The paper studied Morningstar’s rankings dating back to 2003 and found that while the highest ranked funds attracted the most asset flows, “most of them failed to perform.” Out of those awarded the top ranking of five stars, just 12% performed well enough in the next five years to earn a top ranking again, according to the Journal. And 10% did so poorly over the next five years that they were given just one star, the paper reports. Highly-ranked U.S. stock funds performed even worse, according to the Journal.
The rankings assign five stars to the top 10% of funds, one star to the bottom 10% and the rest split between two-, three-, and four-star rankings, comparing funds to others with the same investment objectives across more than 100 groups, the paper explains. Instead of showing only performance, the rankings represent performance adjusted for risk, using an algorithm devised by the firm’s founder Joe Mansueto, according to the Journal.
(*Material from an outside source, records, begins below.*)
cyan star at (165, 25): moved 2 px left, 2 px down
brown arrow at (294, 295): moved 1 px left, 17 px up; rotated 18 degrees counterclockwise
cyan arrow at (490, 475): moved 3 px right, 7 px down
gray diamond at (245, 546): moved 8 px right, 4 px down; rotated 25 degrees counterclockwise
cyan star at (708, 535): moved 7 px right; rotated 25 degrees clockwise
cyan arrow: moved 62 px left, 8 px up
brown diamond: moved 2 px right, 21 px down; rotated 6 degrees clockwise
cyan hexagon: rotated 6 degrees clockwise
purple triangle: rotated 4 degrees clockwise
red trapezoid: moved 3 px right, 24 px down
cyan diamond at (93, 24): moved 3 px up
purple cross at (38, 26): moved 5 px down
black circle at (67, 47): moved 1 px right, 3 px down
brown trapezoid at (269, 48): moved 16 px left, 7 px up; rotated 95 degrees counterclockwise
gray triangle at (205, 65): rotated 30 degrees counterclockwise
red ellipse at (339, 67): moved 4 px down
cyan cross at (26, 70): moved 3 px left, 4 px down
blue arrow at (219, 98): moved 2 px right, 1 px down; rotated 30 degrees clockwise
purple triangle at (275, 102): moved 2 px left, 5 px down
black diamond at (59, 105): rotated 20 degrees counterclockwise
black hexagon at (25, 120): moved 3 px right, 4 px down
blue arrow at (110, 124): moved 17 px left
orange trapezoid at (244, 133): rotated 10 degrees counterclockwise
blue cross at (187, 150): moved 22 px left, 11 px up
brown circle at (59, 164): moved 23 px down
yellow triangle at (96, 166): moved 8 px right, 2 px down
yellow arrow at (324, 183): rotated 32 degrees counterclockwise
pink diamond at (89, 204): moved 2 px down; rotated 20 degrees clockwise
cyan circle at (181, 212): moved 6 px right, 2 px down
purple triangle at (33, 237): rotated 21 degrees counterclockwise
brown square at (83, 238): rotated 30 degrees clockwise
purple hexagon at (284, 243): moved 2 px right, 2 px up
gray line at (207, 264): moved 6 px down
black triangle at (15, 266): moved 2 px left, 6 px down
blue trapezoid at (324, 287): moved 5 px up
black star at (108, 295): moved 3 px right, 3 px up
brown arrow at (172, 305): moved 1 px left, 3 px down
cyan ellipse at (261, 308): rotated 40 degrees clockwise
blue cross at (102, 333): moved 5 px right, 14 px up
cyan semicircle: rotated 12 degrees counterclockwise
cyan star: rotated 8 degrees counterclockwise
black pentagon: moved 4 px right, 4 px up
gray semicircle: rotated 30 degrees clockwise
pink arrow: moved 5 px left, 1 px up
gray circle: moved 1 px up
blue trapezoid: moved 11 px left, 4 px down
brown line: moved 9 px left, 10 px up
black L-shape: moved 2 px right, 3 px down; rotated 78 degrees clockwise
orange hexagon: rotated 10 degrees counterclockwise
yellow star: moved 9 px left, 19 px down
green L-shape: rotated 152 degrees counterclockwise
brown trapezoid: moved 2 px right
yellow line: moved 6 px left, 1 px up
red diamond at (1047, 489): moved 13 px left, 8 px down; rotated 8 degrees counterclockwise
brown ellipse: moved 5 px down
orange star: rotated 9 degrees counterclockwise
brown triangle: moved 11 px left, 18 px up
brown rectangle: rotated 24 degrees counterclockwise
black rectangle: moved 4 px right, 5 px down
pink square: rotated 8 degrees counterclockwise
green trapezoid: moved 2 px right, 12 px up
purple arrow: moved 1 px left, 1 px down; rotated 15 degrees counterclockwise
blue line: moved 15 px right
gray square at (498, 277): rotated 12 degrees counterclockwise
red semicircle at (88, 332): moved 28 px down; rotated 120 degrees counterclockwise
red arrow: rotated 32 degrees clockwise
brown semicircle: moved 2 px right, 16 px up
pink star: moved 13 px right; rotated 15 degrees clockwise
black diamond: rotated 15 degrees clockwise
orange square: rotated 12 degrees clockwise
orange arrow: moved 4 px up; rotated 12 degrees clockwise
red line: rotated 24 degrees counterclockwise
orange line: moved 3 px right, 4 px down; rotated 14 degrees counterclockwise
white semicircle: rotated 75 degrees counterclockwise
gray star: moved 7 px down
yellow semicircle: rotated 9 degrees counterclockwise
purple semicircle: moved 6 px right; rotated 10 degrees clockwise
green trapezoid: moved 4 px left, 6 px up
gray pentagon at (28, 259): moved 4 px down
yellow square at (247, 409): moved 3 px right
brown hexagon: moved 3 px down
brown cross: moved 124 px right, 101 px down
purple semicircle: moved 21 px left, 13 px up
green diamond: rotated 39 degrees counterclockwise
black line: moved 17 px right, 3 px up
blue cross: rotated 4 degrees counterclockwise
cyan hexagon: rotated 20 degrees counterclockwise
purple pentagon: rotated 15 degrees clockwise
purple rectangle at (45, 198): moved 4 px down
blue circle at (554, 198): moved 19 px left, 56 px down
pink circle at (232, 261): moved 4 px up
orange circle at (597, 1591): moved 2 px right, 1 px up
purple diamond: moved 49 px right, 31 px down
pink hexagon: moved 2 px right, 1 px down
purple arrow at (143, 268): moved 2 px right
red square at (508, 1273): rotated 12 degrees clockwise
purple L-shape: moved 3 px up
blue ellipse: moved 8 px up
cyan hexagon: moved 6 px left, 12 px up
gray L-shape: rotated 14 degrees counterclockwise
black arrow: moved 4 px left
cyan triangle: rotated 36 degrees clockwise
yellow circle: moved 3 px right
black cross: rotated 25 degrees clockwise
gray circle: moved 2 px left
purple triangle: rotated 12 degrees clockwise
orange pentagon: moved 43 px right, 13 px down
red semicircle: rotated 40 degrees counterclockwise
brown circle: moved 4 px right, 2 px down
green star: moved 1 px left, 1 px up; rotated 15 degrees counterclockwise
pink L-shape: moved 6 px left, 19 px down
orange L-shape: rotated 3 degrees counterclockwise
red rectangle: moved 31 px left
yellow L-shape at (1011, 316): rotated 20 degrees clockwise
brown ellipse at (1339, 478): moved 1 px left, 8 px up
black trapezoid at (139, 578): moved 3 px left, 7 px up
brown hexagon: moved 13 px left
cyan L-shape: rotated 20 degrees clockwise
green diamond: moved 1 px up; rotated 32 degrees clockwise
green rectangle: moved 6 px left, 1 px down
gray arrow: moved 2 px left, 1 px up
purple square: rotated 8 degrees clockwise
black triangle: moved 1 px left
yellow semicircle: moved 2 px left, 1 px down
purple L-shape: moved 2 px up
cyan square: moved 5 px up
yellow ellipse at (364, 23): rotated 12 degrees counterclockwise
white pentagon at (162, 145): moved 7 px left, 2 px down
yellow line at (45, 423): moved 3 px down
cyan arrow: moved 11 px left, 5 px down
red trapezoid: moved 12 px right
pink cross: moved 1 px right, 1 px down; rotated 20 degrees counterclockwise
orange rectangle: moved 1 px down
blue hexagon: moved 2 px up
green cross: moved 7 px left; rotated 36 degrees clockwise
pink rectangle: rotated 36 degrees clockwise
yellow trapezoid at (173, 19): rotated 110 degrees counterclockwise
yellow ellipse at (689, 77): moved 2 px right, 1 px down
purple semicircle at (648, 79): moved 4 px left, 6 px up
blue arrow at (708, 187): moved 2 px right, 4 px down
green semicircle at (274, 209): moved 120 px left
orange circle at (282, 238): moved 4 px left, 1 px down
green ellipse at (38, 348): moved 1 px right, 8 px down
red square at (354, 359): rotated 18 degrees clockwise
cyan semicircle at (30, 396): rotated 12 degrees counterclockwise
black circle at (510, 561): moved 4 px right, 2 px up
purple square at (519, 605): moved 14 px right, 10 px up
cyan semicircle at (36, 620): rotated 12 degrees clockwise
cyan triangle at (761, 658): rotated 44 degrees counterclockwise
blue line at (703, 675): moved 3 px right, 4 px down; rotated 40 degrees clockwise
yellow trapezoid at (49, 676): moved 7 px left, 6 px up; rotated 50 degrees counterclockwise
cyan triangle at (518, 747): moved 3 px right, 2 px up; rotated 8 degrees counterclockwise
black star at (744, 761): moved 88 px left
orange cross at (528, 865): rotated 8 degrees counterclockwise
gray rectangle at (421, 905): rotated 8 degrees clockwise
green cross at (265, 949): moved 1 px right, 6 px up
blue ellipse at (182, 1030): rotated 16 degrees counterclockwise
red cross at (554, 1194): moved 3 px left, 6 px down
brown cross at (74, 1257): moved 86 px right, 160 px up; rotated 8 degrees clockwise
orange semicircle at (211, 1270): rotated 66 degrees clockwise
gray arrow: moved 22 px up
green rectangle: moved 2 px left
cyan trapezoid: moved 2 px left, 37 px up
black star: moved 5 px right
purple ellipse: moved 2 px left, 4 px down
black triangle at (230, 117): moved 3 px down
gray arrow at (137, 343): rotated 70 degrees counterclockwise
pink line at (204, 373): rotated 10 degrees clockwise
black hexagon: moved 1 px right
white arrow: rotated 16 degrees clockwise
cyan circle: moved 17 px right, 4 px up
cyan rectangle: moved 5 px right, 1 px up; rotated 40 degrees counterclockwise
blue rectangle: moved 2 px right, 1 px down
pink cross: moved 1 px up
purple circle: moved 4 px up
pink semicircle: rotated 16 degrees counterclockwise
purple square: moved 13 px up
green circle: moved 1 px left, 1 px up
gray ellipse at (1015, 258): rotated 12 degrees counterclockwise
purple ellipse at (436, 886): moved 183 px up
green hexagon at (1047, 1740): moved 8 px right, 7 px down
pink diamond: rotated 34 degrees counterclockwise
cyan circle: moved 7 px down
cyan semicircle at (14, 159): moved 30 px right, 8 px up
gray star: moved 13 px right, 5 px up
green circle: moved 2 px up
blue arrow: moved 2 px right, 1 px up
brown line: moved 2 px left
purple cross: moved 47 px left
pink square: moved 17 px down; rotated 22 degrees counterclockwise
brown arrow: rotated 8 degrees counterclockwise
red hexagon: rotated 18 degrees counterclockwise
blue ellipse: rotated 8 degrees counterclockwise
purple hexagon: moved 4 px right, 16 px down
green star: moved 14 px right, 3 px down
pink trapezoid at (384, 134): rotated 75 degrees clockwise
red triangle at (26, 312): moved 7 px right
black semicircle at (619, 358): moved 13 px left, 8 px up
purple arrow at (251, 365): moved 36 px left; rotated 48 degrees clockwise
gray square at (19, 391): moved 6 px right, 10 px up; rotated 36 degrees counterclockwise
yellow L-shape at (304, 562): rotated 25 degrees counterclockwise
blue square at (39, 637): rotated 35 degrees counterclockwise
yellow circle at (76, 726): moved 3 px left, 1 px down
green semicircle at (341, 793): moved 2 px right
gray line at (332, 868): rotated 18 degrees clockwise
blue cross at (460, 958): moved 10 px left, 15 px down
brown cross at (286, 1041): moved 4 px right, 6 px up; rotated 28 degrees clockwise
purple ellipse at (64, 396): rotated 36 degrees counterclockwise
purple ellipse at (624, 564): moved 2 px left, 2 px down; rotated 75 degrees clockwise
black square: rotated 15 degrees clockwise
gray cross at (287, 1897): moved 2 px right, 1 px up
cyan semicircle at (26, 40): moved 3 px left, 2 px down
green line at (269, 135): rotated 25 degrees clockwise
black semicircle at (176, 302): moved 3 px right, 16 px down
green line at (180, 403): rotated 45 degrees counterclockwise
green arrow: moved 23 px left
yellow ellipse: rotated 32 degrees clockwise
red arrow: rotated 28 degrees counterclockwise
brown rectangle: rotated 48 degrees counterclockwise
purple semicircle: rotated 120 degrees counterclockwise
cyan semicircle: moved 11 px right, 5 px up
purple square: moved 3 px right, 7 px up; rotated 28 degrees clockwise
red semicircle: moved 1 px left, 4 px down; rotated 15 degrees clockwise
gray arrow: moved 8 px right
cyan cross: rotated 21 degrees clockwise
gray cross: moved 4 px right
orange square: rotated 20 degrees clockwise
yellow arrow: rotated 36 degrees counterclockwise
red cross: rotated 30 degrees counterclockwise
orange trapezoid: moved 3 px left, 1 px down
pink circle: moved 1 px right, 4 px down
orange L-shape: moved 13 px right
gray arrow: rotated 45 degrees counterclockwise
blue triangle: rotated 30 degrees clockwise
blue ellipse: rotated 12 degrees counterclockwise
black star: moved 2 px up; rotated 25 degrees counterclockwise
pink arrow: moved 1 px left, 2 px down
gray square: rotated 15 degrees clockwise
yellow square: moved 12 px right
To be included in the rankings, mutual funds must have been in business at least three years. The Journal found more than 10,800 mutual funds and close to 39,000 share classes across the 14-year period it studied. The analysis didn’t cover ETFs, which Morningstar started ranking last year.
The firm tells the Journal in a statement that its star ranking system is meant to be “strictly backward-looking” and used only as a first step to find funds with lower fees and risk and long-term performance. But the paper says Morningstar’s statements about its rankings and their relation to performance are conflicting. The Journal’s analysis concluded that while most top-ranked funds do “somewhat better” than lower-ranked ones, five-star funds on average veer toward ordinary performance.
Morningstar’s own employees have questioned whether the star ranking system contributes to abuses, according to the paper. Stephen Wendel, head of behavioral science at the company, wrote this summer in Morningstar magazine that it’s time to change the perception that star rankings imply future performance, the Journal writes.
Morningstar has included another ranking system since 2011 that also gives analysts’ opinions on the funds, which according to the company is meant to be forward-looking, the paper writes. Nonetheless, the Journal’s analysis found that few funds ever get the lowest rating through the system, and that the performance of all funds regardless of their ratings converged within several years.